SUPPLIED MATERIAL START
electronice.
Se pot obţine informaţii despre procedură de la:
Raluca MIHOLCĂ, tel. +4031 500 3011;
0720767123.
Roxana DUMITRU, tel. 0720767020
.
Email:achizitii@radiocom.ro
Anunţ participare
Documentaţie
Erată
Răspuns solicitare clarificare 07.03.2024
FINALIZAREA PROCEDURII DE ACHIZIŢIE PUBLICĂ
SUPPLIED MATERIAL END
PROBLEM TO SOLVE ▸
Precisely reproduce all the entries shown above.

RESPONSE ▸
electronice.
Se pot obţine informaţii despre procedură de la:
Raluca MIHOLCĂ, tel. +4031 500 3011;
0720767123.
Roxana DUMITRU, tel. 0720767020
.
Email:achizitii@radiocom.ro
Anunţ participare
Documentaţie
Erată
Răspuns solicitare clarificare 07.03.2024
FINALIZAREA PROCEDURII DE ACHIZIŢIE PUBLICĂ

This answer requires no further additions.